START Supplied records
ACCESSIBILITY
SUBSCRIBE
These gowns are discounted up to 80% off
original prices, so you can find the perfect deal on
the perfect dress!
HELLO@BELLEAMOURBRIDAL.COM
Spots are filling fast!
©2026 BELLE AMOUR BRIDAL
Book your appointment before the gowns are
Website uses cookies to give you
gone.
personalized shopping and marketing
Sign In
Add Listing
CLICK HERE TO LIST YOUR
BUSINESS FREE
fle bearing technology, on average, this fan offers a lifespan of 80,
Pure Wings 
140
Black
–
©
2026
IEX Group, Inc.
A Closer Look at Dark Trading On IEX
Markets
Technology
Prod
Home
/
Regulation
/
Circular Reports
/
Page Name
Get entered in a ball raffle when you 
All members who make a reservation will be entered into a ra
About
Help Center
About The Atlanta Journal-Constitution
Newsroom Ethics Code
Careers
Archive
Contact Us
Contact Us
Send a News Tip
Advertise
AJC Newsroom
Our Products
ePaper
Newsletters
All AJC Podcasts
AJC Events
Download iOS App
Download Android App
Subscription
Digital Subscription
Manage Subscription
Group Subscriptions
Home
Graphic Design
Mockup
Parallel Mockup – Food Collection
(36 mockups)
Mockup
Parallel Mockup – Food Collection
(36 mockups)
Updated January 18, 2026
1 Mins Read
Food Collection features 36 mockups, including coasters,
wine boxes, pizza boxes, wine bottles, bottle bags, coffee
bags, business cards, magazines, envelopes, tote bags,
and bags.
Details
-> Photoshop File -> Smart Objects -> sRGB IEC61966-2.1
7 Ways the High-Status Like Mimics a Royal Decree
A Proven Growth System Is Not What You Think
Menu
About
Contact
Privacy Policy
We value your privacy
END Supplied records
START Supplied records
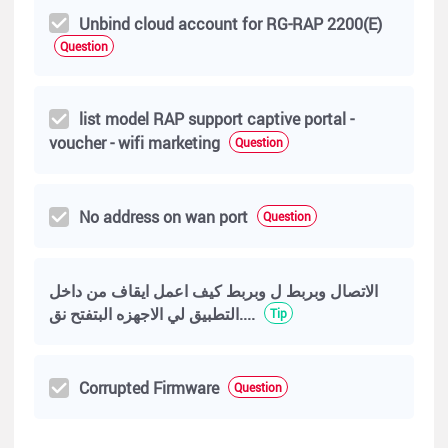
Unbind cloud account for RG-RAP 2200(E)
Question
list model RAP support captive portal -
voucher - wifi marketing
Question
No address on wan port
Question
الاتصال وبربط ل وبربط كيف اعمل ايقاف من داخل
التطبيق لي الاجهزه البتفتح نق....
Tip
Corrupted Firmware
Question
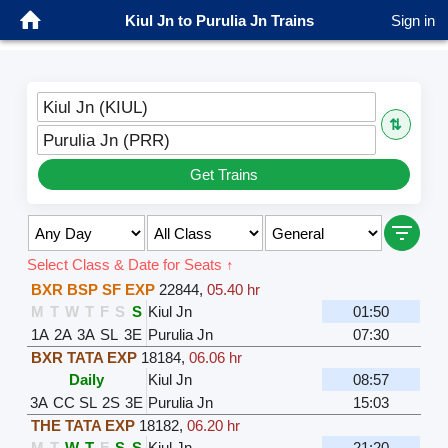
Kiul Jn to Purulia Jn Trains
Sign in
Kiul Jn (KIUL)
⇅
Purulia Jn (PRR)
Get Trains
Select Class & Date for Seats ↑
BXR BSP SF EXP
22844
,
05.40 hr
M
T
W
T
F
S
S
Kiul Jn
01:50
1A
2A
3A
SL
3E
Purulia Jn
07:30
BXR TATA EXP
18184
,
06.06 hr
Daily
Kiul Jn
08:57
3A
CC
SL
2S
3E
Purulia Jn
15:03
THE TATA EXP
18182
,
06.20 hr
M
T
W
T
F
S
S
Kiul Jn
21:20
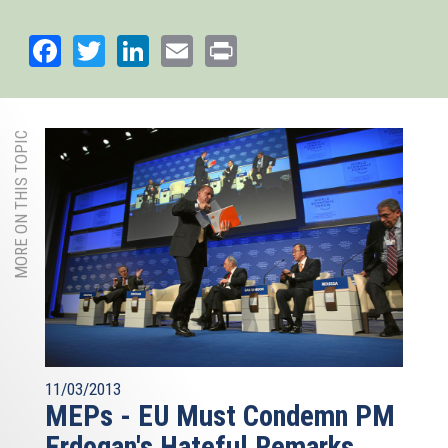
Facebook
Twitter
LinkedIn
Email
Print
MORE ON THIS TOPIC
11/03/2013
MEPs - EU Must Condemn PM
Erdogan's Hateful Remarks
END Supplied records
START Supplied records
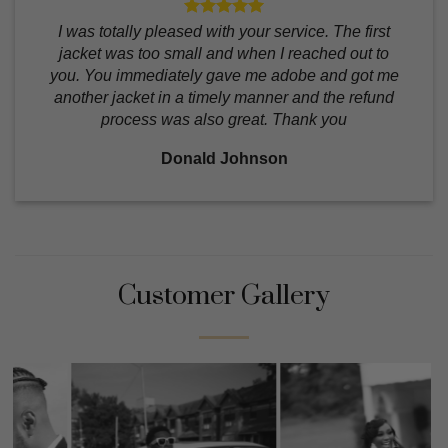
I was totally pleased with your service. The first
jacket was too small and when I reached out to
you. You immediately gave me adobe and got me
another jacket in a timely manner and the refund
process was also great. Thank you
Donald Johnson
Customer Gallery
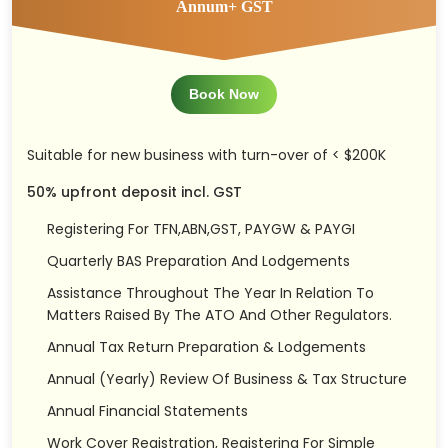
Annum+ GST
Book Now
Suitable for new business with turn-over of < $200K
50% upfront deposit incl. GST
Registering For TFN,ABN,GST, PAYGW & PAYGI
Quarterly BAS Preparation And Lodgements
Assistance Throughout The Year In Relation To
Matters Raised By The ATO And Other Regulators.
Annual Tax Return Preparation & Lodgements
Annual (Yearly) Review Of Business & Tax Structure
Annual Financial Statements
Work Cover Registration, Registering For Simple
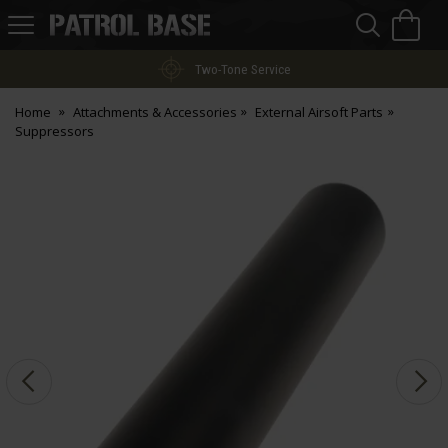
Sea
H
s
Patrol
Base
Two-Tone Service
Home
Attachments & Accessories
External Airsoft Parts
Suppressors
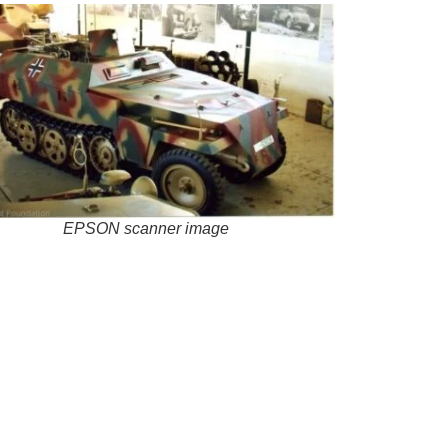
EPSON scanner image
END Supplied records
Reproduce exactly the lines of the data above that run from the line with "Annual Tax Return Preparation & Lodgements" down to the line with "EPSON scanner image", both ends included. Pictures do not belong in the copy.

◆ Solution for this exercise ◆
Annual Tax Return Preparation & Lodgements
Annual (Yearly) Review Of Business & Tax Structure
Annual Financial Statements
Work Cover Registration, Registering For Simple
Sea
H
s
Patrol
Base
Two-Tone Service
Home
Attachments & Accessories
External Airsoft Parts
Suppressors
EPSON scanner image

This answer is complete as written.